Schweinegrippe:Kampf um Ägyptens Schweine

Vor dem Hintergrund der Schweinegrippe lässt Kairo in den Armenvierteln 350.000 Tiere schlachten - ein brisantes Vorhaben.

Karin El Minawi, Kairo

Obwohl bis jetzt kein einziger Fall in Ägypten registriert wurde, hat die Regierung beschlossen, alle 350.000 Schweine des Landes schlachten zu lassen. Am Wochenende wurden bereits 28.000 Tiere zu Schlachthöfen gefahren. Sind die Schweine nicht infiziert, wird das Fleisch zum Verzehr freigegeben und verkauft, der Gewinn an die Züchter verteilt. Außerdem erhalten sie eine Entschädigung von bis zu 35 Euro pro Tier.

Die Tierhalter sehen dadurch ihre Existenz bedroht. Die ägyptische Tageszeitung Al Masry al Youm berichtet, dass einige deswegen ihre Schweine in die Wüste verfrachten wollen, um sie vor dem Schlachtmesser zu bewahren. Es kam zu mehreren Zusammenstößen zwischen Polizei und Schweinebesitzern.

"Unsere Schweine sind saubere Schweine. Sie bekommen nur ausgesuchten Müll und Essensreste zu fressen", sagt Schweinezüchter Samir Said. Er lebt in der Müllstadt in Mansheyat Nasser, einem Armenviertel südlich von Kairo. Dort wird der Müll aus ganz Kairo hingebracht, mit bloßen Händen von den überwiegend koptisch-christlichen Bewohnern aussortiert. Den organischen Abfall bekommen die Schweine zu fressen.

Samir Said hält nichts von den Kampagnen des Gesundheitsministeriums und der Massenschlachtung. Der ägyptische Gesundheitsminister Hatem El Gabaly begründet das Keulen der Schweine als allgemeine Gesundheitsvorsorgemaßnahme. Und das, obwohl Fachleute sagen, durch den Verzehr von Schweinefleisch sei die Übertragung des Schweinegrippevirus nicht möglich. Die wollen trotzdem kein Risiko eingehen und kurzen Prozess machen. Die Mehrheit der ägyptischen Bevölkerung stört das kaum, denn Muslime essen ohnehin kein Schweinefleisch, die Tiere gelten als unrein. Nur zehn Prozent der 80 Millionen Ägypter sind Christen.

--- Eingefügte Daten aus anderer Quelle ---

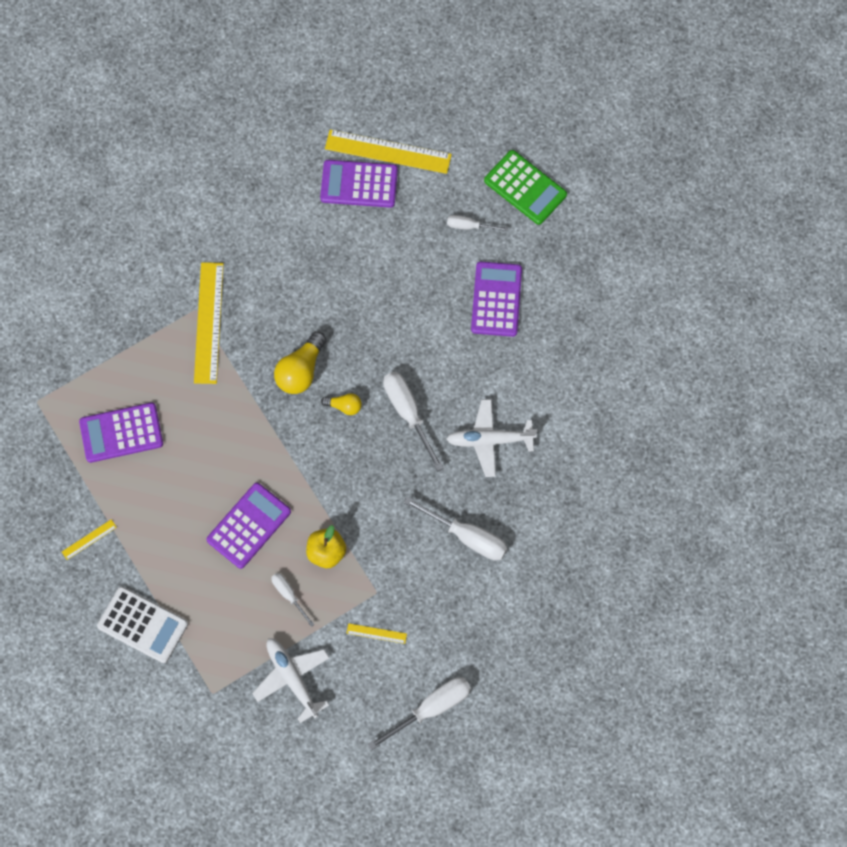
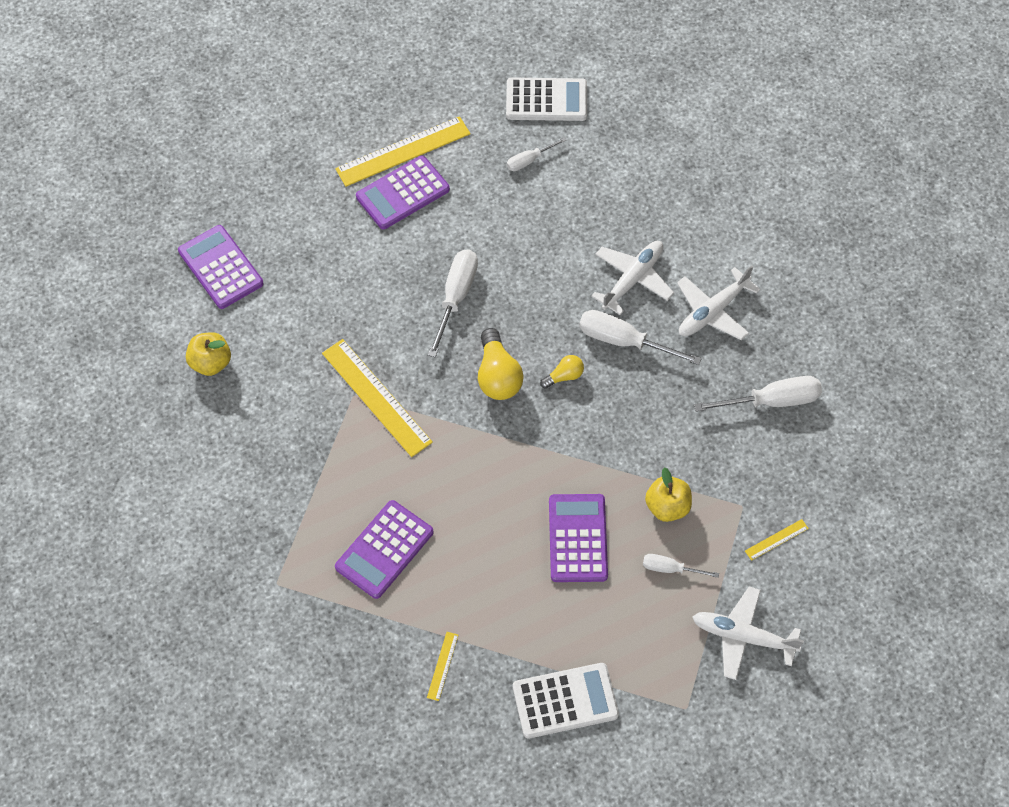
camera: 40 degrees left, 10 degrees down
white screwdriver [368,677,471,751] -> white screwdriver moved to [428,249,478,357]
purple calculator [471,261,522,337] -> purple calculator moved to [178,225,264,309]
green calculator [484,150,567,225] -> white calculator [506,77,587,121]
none -> yellow apple [186,332,231,376]
none -> white plane [591,241,674,315]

Der Regierung sind die Schweinegehege wegen der unhygienischen Verhältnisse schon lange ein Dorn im Auge. Nach Angaben des Sprechers des Gesundheitsministeriums, Abdelrahman Shahin, will die Regierung die Situation nun nutzen, um alle Schweine loszuwerden. Doch so schnell wird das nicht gehen: Sechs Kühlhäuser, die eine Kapazität von bis zu 700 Tonnen haben, weigerten sich am Wochenende, das Fleisch anzunehmen. Sie wollen kein Schweinefleisch bei sich lagern, weil sie befürchten, dass dann die muslimischen Kunden ausbleiben.

Das Landwirtschaftsministerium kündigte an, dass die Massenschlachtungen noch drei bis vier Wochen dauern könnten. Die Gehege sollen in abgelegene Gebiete verlegt werden, die Schweinezüchtung könnte in zwei Jahren vielleicht wieder aufgenommen werden. Den Schweinezüchtern nützt das im Moment jedoch nichts: Sie befürchten, dass nach dieser drastischen Maßnahme, die international verurteilt wird, nicht nur ihre Schweine dahin sind, sondern auch ihre Lebensgrundlage.